Social media is now routinely used to augment reporting of public events. There are entire units in news organizations dedicated to getting stories from the audience, often under the awkward rubric of “user-generated content.” But why sift for events online when you can give your audience the tools to give you the story directly? Right now if I see a plane land in a river, I tweet it. Wouldn’t a news organization prefer that I send my eye-witness photo to the UGC editor instead? To this end, several mobile news apps include the ability to submit pictures. CNN’s iReport app and website is probably the best developed of these. Ideally, I could send that breaking news tweet to the newsroom and to my friends at the same time, within the same application.

Fast reporting of private events has always depended on having the right sources. A well established source may call the reporter or send an email when something newsworthy happens. Someone with a much looser connection to the organization may not, and perhaps this is an opportunity for social news tools. When someone knows something — or can talk about something — you want them to contact the newsroom first.

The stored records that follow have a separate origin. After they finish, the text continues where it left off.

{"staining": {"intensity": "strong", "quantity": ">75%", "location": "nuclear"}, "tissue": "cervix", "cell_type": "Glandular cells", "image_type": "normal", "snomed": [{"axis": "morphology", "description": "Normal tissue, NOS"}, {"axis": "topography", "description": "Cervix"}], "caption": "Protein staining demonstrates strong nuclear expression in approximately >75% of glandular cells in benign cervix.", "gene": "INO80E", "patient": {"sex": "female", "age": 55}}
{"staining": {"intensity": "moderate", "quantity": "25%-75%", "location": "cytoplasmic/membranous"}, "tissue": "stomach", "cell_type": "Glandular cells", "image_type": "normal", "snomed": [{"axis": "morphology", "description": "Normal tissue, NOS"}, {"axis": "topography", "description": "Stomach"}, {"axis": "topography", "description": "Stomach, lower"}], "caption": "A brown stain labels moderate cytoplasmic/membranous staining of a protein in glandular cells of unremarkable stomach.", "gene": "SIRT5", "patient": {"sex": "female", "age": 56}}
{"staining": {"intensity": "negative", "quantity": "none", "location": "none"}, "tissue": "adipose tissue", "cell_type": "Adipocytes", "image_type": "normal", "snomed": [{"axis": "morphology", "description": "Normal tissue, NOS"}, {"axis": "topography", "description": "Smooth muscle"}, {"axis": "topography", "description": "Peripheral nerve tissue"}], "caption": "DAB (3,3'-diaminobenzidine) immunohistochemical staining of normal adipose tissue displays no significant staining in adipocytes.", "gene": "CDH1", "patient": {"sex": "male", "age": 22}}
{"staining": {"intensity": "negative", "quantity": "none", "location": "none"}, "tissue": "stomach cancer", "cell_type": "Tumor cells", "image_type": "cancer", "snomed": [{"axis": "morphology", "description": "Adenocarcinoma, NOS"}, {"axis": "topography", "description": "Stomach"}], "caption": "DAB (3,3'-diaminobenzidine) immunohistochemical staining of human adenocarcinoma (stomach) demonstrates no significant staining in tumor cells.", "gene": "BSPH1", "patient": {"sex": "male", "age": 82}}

The potential of this weak-tie news sourcing approach hasn’t really been studied, to my knowledge, but I imagine that it would require, at minimum, a trusted brand, an easily-reachable editorial staff, and frictionless communication tools. If it’s easier just to tweet or blog the news, the source will.

There are several other good examples of social news-gathering, on the theme of asking your audience for help. Crowdsourcing is usually thought of as the recruitment of many unspecialized helpers, as the Guardian did with its MP expenses project. But the Guardian also reached out to its audience to find that one specialist attorney who could unravel the mystery of Tony Blair’s tax returns. Hopefully the specialists a newsroom needs to consult are already among the audience, and they will see the call for experts when a reporter sends one out. For that matter, a smart and engaged audience can correct you quickly when you are wrong. Nothing says “we care about accuracy” like a fact check box on every story.

But is it journalism?
Yes, absolutely. The job of journalism is to collect accurate information on an ongoing basis and ensure that the audience for each story learns about that story. Any way you can deliver that service is fair game. People depend on each other for the news all the time, so journalists better get in those conversations.